Evans conducía con una mano en el volante y la otra apoyada en la ventanilla. David iba en el asiento del copiloto, tarareando una canción inventada mientras Mary y yo intercambiábamos miradas cómplices desde el asiento trasero.
—¿Seguro que están bien? —preguntó David, antes de bajarnos.
—Sí, sí —dijo Mary, sonriendo—. Gracias, chofer privado.
—Gracias por todo —añadí, cerrando la puerta con cuidado.
—Buenas noches, chicas. Descansen —dijo Evans, y cuando sus ojos se cruzaron con los míos, sentí ese cosquilleo otra vez.
Entramos a casa riendo bajito, quitándonos los tacones a mitad del pasillo.
—Estoy pegajosa de tanto helado —murmuró Mary—. Pero valió la pena.
—Fue una noche intensa —dije, soltando una carcajada suave mientras subíamos las escaleras.

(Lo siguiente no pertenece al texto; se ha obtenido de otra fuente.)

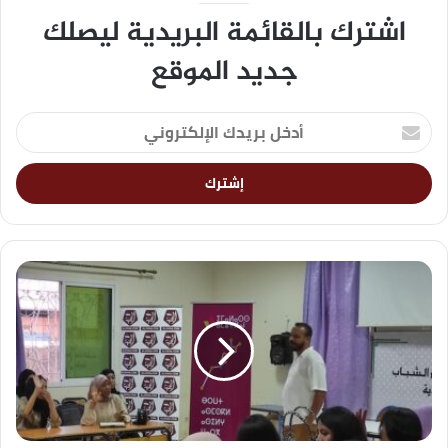
اشترك بالقائمة البريدية ليصلك
جديد الموقع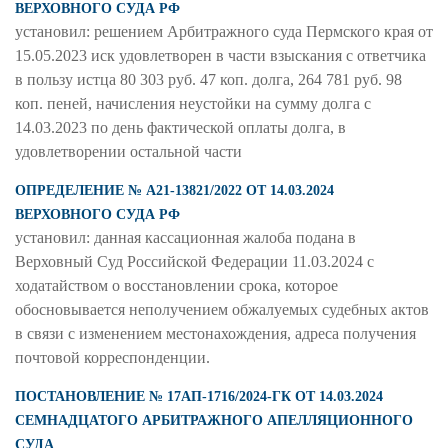
ВЕРХОВНОГО СУДА РФ
установил: решением Арбитражного суда Пермского края от
15.05.2023 иск удовлетворен в части взыскания с ответчика
в пользу истца 80 303 руб. 47 коп. долга, 264 781 руб. 98
коп. пеней, начисления неустойки на сумму долга с
14.03.2023 по день фактической оплаты долга, в
удовлетворении остальной части
ОПРЕДЕЛЕНИЕ № А21-13821/2022 ОТ 14.03.2024
ВЕРХОВНОГО СУДА РФ
установил: данная кассационная жалоба подана в
Верховный Суд Российской Федерации 11.03.2024 с
ходатайством о восстановлении срока, которое
обосновывается неполучением обжалуемых судебных актов
в связи с изменением местонахождения, адреса получения
почтовой корреспонденции.
ПОСТАНОВЛЕНИЕ № 17АП-1716/2024-ГК ОТ 14.03.2024
СЕМНАДЦАТОГО АРБИТРАЖНОГО АПЕЛЛЯЦИОННОГО
СУДА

Ya en mi cuarto, sin decir mucho, ambas nos deshicimos de los vestidos con un suspiro de alivio. Mary dejó el suyo rojo colgado de una silla. Yo solté el verde sobre la cama.
Sin maquillaje, sin tacones, sin misterio. Solo dos chicas exhaustas.
Caímos boca arriba sobre la cama, una a cada lado, mirando al techo.
—Quiero dormirme por tres días —dijo Mary.
—Yo solo quiero entender qué demonios está pasando —susurré, más para mí que para ella.
—Mañana... lo hablamos —balbuceó Mary, ya a medio camino del sueño.
Y entonces, en medio del silencio, sentí ese sabor otra vez en mis labios.
Menta.
Otra vez menta.
Pero esta vez…
Esta vez lo había sentido completo. Y no lo iba a olvidar.